### What to produce
Every line in the data below that has the word "down" should be returned.

### Supplied material
#####

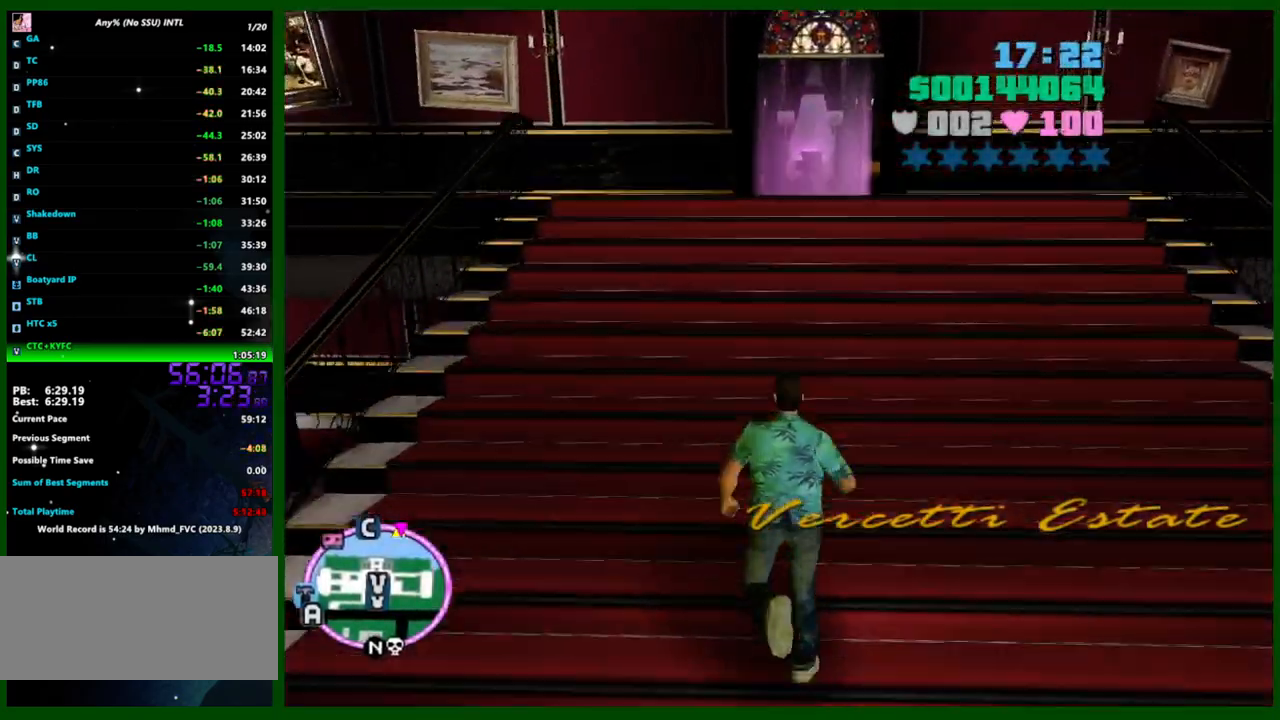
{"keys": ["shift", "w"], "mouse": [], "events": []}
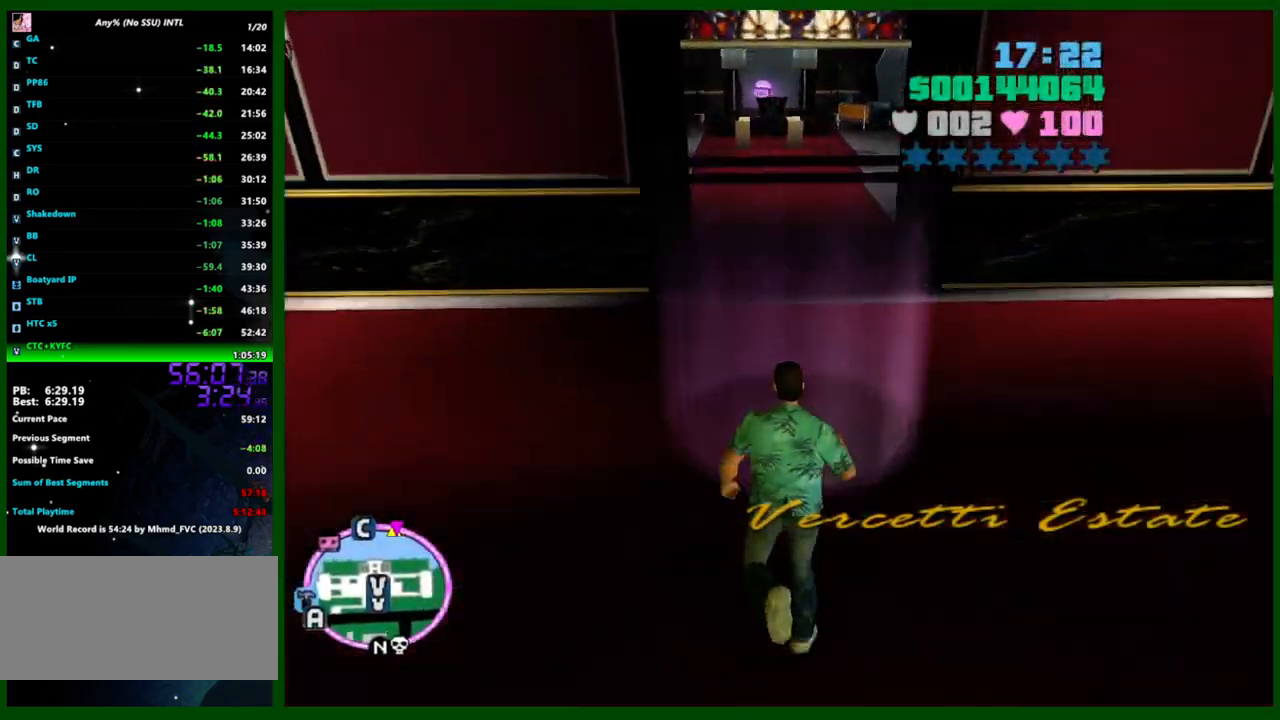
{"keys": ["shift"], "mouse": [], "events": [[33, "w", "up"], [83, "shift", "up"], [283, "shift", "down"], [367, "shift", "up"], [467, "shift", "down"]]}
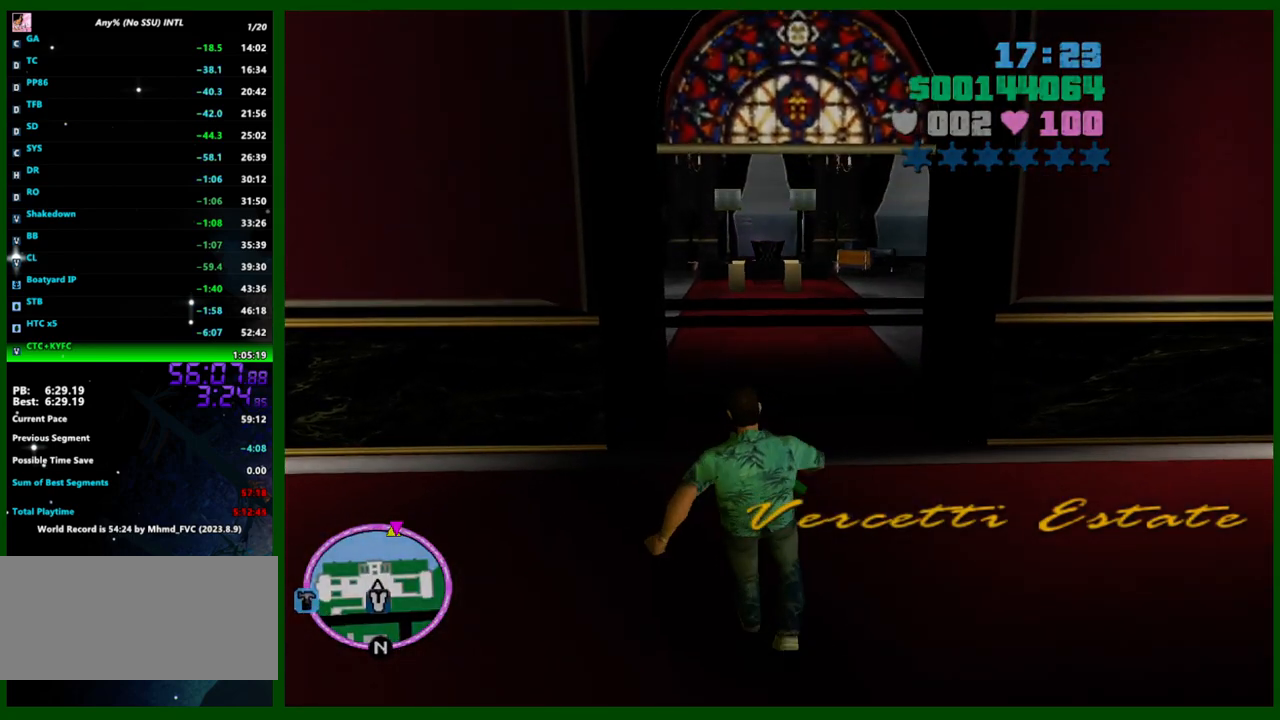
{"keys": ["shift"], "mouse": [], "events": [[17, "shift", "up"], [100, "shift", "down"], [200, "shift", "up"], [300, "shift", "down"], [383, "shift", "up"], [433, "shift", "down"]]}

#####

### Solution to this task
{"keys": ["shift"], "mouse": [], "events": [[33, "w", "up"], [83, "shift", "up"], [283, "shift", "down"], [367, "shift", "up"], [467, "shift", "down"]]}
{"keys": ["shift"], "mouse": [], "events": [[17, "shift", "up"], [100, "shift", "down"], [200, "shift", "up"], [300, "shift", "down"], [383, "shift", "up"], [433, "shift", "down"]]}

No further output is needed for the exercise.